**WHAT IS EXPECTED**
Below are the records; restate all of them word for word.

**WORKING DATA**
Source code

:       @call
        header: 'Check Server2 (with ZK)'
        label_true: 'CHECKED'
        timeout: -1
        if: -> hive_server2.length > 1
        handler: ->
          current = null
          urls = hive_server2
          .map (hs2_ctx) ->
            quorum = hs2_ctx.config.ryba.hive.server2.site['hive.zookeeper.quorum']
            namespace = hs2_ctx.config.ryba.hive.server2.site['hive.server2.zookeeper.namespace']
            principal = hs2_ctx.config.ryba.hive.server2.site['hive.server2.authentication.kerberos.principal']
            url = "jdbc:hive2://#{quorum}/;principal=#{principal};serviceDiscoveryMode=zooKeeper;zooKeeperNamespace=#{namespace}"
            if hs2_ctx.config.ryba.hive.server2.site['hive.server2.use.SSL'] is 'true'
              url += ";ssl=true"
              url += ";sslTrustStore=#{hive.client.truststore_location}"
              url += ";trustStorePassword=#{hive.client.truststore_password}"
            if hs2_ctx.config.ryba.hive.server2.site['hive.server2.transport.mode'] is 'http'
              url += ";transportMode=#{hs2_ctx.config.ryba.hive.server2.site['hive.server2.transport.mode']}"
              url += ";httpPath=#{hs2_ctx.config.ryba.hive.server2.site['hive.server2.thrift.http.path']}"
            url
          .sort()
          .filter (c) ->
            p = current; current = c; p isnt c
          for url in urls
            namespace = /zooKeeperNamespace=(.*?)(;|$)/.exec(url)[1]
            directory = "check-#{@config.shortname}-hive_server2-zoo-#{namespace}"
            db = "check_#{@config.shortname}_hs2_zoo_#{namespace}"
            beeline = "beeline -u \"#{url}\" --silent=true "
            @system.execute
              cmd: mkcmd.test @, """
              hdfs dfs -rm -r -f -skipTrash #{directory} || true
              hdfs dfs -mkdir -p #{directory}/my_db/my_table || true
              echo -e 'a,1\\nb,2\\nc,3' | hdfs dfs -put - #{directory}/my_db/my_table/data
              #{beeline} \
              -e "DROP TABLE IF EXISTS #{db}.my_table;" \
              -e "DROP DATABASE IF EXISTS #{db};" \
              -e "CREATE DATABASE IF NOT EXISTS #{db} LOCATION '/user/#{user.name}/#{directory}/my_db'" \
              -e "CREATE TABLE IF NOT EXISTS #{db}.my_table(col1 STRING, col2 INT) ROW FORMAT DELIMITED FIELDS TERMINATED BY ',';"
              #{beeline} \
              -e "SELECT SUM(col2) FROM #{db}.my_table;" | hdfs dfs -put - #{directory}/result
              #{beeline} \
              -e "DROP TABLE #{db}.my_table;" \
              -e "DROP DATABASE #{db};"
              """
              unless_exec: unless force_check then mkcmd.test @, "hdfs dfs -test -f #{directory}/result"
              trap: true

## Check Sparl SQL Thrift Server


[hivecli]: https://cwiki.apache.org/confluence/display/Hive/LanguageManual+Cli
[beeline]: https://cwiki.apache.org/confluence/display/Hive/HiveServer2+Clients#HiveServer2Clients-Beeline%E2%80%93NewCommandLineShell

**ANSWER BOX**
Source code

:       @call
        header: 'Check Server2 (with ZK)'
        label_true: 'CHECKED'
        timeout: -1
        if: -> hive_server2.length > 1
        handler: ->
          current = null
          urls = hive_server2
          .map (hs2_ctx) ->
            quorum = hs2_ctx.config.ryba.hive.server2.site['hive.zookeeper.quorum']
            namespace = hs2_ctx.config.ryba.hive.server2.site['hive.server2.zookeeper.namespace']
            principal = hs2_ctx.config.ryba.hive.server2.site['hive.server2.authentication.kerberos.principal']
            url = "jdbc:hive2://#{quorum}/;principal=#{principal};serviceDiscoveryMode=zooKeeper;zooKeeperNamespace=#{namespace}"
            if hs2_ctx.config.ryba.hive.server2.site['hive.server2.use.SSL'] is 'true'
              url += ";ssl=true"
              url += ";sslTrustStore=#{hive.client.truststore_location}"
              url += ";trustStorePassword=#{hive.client.truststore_password}"
            if hs2_ctx.config.ryba.hive.server2.site['hive.server2.transport.mode'] is 'http'
              url += ";transportMode=#{hs2_ctx.config.ryba.hive.server2.site['hive.server2.transport.mode']}"
              url += ";httpPath=#{hs2_ctx.config.ryba.hive.server2.site['hive.server2.thrift.http.path']}"
            url
          .sort()
          .filter (c) ->
            p = current; current = c; p isnt c
          for url in urls
            namespace = /zooKeeperNamespace=(.*?)(;|$)/.exec(url)[1]
            directory = "check-#{@config.shortname}-hive_server2-zoo-#{namespace}"
            db = "check_#{@config.shortname}_hs2_zoo_#{namespace}"
            beeline = "beeline -u \"#{url}\" --silent=true "
            @system.execute
              cmd: mkcmd.test @, """
              hdfs dfs -rm -r -f -skipTrash #{directory} || true
              hdfs dfs -mkdir -p #{directory}/my_db/my_table || true
              echo -e 'a,1\\nb,2\\nc,3' | hdfs dfs -put - #{directory}/my_db/my_table/data
              #{beeline} \
              -e "DROP TABLE IF EXISTS #{db}.my_table;" \
              -e "DROP DATABASE IF EXISTS #{db};" \
              -e "CREATE DATABASE IF NOT EXISTS #{db} LOCATION '/user/#{user.name}/#{directory}/my_db'" \
              -e "CREATE TABLE IF NOT EXISTS #{db}.my_table(col1 STRING, col2 INT) ROW FORMAT DELIMITED FIELDS TERMINATED BY ',';"
              #{beeline} \
              -e "SELECT SUM(col2) FROM #{db}.my_table;" | hdfs dfs -put - #{directory}/result
              #{beeline} \
              -e "DROP TABLE #{db}.my_table;" \
              -e "DROP DATABASE #{db};"
              """
              unless_exec: unless force_check then mkcmd.test @, "hdfs dfs -test -f #{directory}/result"
              trap: true

## Check Sparl SQL Thrift Server


[hivecli]: https://cwiki.apache.org/confluence/display/Hive/LanguageManual+Cli
[beeline]: https://cwiki.apache.org/confluence/display/Hive/HiveServer2+Clients#HiveServer2Clients-Beeline%E2%80%93NewCommandLineShell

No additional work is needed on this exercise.